Replace every occurrence of "সৌদি রিয়াল" in the records below with "Saudi riyal", and write the records out again with nothing else changed.

::: Provided information

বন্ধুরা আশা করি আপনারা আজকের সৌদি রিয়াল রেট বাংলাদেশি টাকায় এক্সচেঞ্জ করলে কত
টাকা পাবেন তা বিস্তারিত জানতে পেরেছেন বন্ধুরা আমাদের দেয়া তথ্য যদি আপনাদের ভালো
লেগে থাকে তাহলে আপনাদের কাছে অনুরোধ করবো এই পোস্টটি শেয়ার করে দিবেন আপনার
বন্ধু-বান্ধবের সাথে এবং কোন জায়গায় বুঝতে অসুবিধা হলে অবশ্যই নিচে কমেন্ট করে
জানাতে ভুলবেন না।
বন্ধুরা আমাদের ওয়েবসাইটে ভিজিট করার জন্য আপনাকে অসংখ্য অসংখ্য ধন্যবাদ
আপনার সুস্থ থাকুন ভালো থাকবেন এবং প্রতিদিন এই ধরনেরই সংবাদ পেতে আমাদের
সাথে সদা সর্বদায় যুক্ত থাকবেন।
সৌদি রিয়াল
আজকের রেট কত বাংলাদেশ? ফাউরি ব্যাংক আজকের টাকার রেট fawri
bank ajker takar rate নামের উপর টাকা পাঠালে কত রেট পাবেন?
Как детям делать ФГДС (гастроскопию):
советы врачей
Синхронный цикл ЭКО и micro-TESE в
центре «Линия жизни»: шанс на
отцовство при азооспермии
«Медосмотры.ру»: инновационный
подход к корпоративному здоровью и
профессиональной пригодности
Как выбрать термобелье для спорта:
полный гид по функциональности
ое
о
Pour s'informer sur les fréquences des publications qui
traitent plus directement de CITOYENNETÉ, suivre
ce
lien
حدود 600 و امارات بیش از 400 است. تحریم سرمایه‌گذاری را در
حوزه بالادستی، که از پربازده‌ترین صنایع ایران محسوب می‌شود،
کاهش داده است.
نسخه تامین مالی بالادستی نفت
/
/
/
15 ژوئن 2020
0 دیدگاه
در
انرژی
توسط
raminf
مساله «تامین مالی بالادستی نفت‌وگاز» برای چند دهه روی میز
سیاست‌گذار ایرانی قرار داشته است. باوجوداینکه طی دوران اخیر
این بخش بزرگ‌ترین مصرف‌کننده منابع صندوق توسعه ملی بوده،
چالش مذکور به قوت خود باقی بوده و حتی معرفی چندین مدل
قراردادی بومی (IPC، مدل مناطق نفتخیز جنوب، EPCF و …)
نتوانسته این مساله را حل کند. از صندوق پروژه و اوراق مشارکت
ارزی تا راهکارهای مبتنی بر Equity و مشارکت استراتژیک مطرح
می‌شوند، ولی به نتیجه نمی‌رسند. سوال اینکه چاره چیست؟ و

::::::

→ Written response
বন্ধুরা আশা করি আপনারা আজকের Saudi riyal রেট বাংলাদেশি টাকায় এক্সচেঞ্জ করলে কত
টাকা পাবেন তা বিস্তারিত জানতে পেরেছেন বন্ধুরা আমাদের দেয়া তথ্য যদি আপনাদের ভালো
লেগে থাকে তাহলে আপনাদের কাছে অনুরোধ করবো এই পোস্টটি শেয়ার করে দিবেন আপনার
বন্ধু-বান্ধবের সাথে এবং কোন জায়গায় বুঝতে অসুবিধা হলে অবশ্যই নিচে কমেন্ট করে
জানাতে ভুলবেন না।
বন্ধুরা আমাদের ওয়েবসাইটে ভিজিট করার জন্য আপনাকে অসংখ্য অসংখ্য ধন্যবাদ
আপনার সুস্থ থাকুন ভালো থাকবেন এবং প্রতিদিন এই ধরনেরই সংবাদ পেতে আমাদের
সাথে সদা সর্বদায় যুক্ত থাকবেন।
Saudi riyal
আজকের রেট কত বাংলাদেশ? ফাউরি ব্যাংক আজকের টাকার রেট fawri
bank ajker takar rate নামের উপর টাকা পাঠালে কত রেট পাবেন?
Как детям делать ФГДС (гастроскопию):
советы врачей
Синхронный цикл ЭКО и micro-TESE в
центре «Линия жизни»: шанс на
отцовство при азооспермии
«Медосмотры.ру»: инновационный
подход к корпоративному здоровью и
профессиональной пригодности
Как выбрать термобелье для спорта:
полный гид по функциональности
ое
о
Pour s'informer sur les fréquences des publications qui
traitent plus directement de CITOYENNETÉ, suivre
ce
lien
حدود 600 و امارات بیش از 400 است. تحریم سرمایه‌گذاری را در
حوزه بالادستی، که از پربازده‌ترین صنایع ایران محسوب می‌شود،
کاهش داده است.
نسخه تامین مالی بالادستی نفت
/
/
/
15 ژوئن 2020
0 دیدگاه
در
انرژی
توسط
raminf
مساله «تامین مالی بالادستی نفت‌وگاز» برای چند دهه روی میز
سیاست‌گذار ایرانی قرار داشته است. باوجوداینکه طی دوران اخیر
این بخش بزرگ‌ترین مصرف‌کننده منابع صندوق توسعه ملی بوده،
چالش مذکور به قوت خود باقی بوده و حتی معرفی چندین مدل
قراردادی بومی (IPC، مدل مناطق نفتخیز جنوب، EPCF و …)
نتوانسته این مساله را حل کند. از صندوق پروژه و اوراق مشارکت
ارزی تا راهکارهای مبتنی بر Equity و مشارکت استراتژیک مطرح
می‌شوند، ولی به نتیجه نمی‌رسند. سوال اینکه چاره چیست؟ و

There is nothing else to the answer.